FAQ
Has anyone tried running the system tests on a 0.20.20x release? Why
don't we run these via Hudson?

After following the instructions on the wiki [1] and making a bunch of
additional fixes (setting dfs.datanode.ipc.address in the config,
using sbin instead of bin, copying libs into the FI build lib dir,
etc) I was able to get the tests running however the tests seem to
have bitrot.

The reason I ask is that it looks like the src/test/system tests are
only compiled or run via the test-system target and it doesn't look
like Hudson or developers use that target, therefore we're not doing
anything to prevent people from breaking the tests. I tried to run
them to see if one of my changes would break them but I can't imagine
most people will jump through all the above hoops.

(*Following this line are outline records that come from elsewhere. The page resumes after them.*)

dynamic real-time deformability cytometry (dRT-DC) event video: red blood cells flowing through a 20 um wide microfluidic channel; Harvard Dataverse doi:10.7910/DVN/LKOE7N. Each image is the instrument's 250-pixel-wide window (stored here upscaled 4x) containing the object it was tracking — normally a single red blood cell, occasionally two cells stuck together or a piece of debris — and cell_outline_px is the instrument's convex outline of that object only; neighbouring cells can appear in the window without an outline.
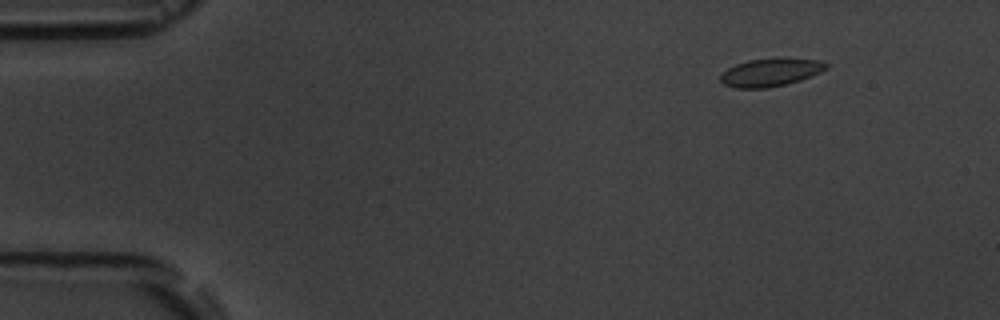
{"species": "common noctule bat (a hibernating species)", "species_latin": "Nyctalus noctula", "temperature_condition": "room temperature", "stored_images_in_passage": 6, "camera_frame_rate_fps": 3000, "um_per_image_px": 0.085, "animal": {"sex": "male", "body_mass_g": 19.5, "forearm_length_mm": 54.6}, "frame": {"image": 1, "passage_image": 2, "time_ms": 1.0, "image_size_px": [1000, 320], "cell_outline_px": [[828, 68], [812, 76], [800, 80], [768, 88], [736, 88], [724, 84], [720, 80], [720, 72], [736, 64], [748, 60], [816, 60], [828, 64]], "centroid_in_image_um": [65.43, 6.19], "position_along_channel_um": 19.6, "area_um2": 16.59}}
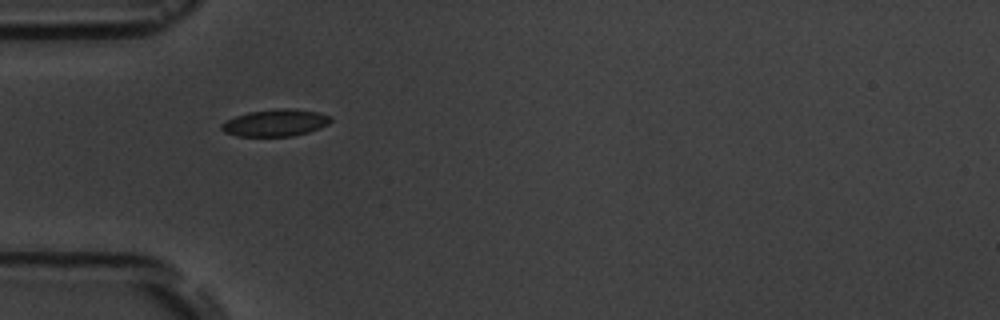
{"frame": {"image": 2, "passage_image": 5, "time_ms": 4.667, "image_size_px": [1000, 320], "cell_outline_px": [[332, 120], [328, 124], [320, 128], [308, 132], [292, 136], [236, 136], [224, 132], [220, 128], [220, 124], [236, 116], [248, 112], [280, 108], [288, 108], [316, 112], [332, 116]], "centroid_in_image_um": [23.41, 10.44], "position_along_channel_um": 61.6, "area_um2": 17.11}}
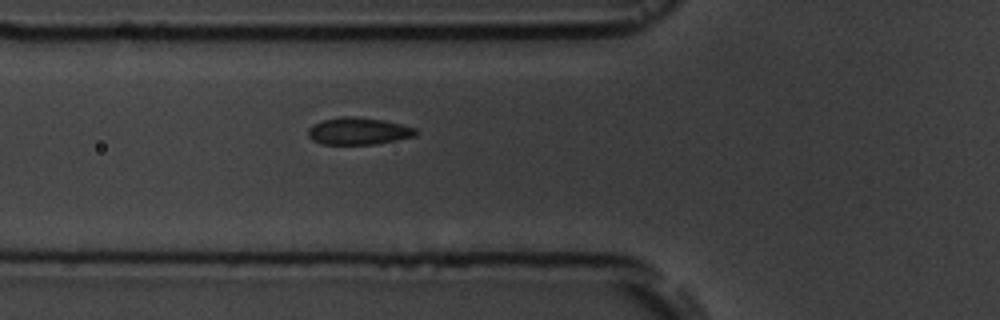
{"frame": {"image": 3, "passage_image": 6, "time_ms": 5.667, "image_size_px": [1000, 320], "cell_outline_px": [[420, 132], [416, 136], [376, 144], [324, 144], [312, 140], [308, 136], [308, 128], [312, 124], [324, 120], [340, 116], [352, 116], [384, 120], [416, 128]], "centroid_in_image_um": [30.48, 11.14], "position_along_channel_um": 95.3, "area_um2": 17.11}}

On a related note, is there any way to run these against an existing
build/cluster? It looks like they require running on a build that's
been fault injected (ie they use custom protocol classes that are not
present in the normal tarball) which makes them much less useful.

Thanks,
Eli

1. http://wiki.apache.org/hadoop/HowToUseSystemTestFramework

Search Discussions

  • Konstantin Boudnik at Aug 22, 2011 at 4:35 am
    System tests (Herriot controlled) tests were a part of nightly testing of every
    build for at least 2 of .2xx release. I really can not comment on .203 and
    after.

    A normal procedure was to build a normal bits and run the tests; build
    instrumented bits, deploy them to a 10 nodes cluster, and run system tests.
    The current state of the code is that system tests require source code
    workspace to be executed from. I have done some initial work to do workspace
    independent testing but I don't know if it has been included to the public
    releases of .203+ - I haven't really checked.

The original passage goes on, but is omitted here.